Invention Title:

Method for Monocular Acquisition of Realistic Three-Dimensional Scene Models

Publication number:

US20250148702

Publication date:
Section:

Physics

Class:

G06T15/40

Inventors:

Applicant:

Drawings (4 of 5)

Smart overview of the Invention

The disclosed method focuses on generating three-dimensional (3D) models from a single two-dimensional (2D) image using advanced neural networks. The process begins by receiving a 2D input image, from which a latent tensor is predicted. This tensor contains 3D geometrical data and information on occluded surfaces within the image. A neural network then uses both the input image and the latent tensor to predict a comprehensive 3D model of the scene.

Technical Background

Traditional methods for creating 3D models involve stereo camera setups and multi-view stereo reconstruction algorithms, which require multiple images or video frames. Monocular acquisition, however, seeks to achieve this with just one image, typically from consumer-grade cameras like those in smartphones. It involves inferring depth and other properties that are not directly visible in the input image, using projective geometry and semantic understanding of objects.

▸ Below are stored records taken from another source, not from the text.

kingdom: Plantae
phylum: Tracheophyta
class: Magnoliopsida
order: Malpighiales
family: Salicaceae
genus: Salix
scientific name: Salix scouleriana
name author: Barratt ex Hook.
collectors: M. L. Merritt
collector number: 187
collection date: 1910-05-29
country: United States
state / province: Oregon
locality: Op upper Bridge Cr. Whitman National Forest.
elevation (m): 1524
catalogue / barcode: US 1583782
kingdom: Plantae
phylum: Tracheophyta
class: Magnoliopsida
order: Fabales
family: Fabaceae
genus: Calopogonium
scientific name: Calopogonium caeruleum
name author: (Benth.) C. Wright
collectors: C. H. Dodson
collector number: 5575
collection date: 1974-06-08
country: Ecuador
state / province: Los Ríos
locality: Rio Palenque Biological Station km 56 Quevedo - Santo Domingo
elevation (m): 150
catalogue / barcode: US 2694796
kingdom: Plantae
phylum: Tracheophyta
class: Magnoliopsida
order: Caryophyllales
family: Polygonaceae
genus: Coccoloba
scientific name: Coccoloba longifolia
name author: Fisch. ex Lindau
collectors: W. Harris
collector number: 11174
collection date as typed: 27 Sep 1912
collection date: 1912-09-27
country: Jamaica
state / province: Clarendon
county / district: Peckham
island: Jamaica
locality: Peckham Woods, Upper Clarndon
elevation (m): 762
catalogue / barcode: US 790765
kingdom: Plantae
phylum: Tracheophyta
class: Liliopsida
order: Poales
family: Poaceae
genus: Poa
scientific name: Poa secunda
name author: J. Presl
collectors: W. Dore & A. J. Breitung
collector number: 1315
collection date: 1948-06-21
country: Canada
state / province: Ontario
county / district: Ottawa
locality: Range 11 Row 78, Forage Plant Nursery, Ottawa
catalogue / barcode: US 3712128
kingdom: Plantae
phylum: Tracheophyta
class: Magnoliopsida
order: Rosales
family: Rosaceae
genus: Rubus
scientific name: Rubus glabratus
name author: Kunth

Monocular Acquisition Challenges

Creating 3D models from a single image is challenging due to the inherent one-to-many prediction problem, where multiple plausible 3D interpretations can exist for a single 2D image. Traditional machine learning models struggle with this, often averaging predictions in a way that does not accurately represent any single possibility. Denoising diffusion probabilistic models (DDPMs) have emerged as a solution, offering improved prediction plausibility by iteratively refining predictions through a noise-reduction process.

Innovative Approach

The method involves training a reconstruction neural network alongside an encoding network to create a paired dataset of input images and latent tensors. This training leverages auxiliary images taken from various viewpoints to enhance the learning process. The latent tensor is derived using either a denoising diffusion process or other pretrained networks such as auto-regressive or image translation networks, which are trained on the paired dataset using techniques like adversarial learning.

Applications and Implementation

The system can be applied to individual video frames captured by a single camera, allowing for the assembly and post-processing of these frames into coherent 3D videos. This innovative approach enhances the ability to render realistic 3D scenes for applications in virtual reality (VR), augmented reality (AR), and other immersive technologies, providing users with dynamic viewpoints and heightened realism.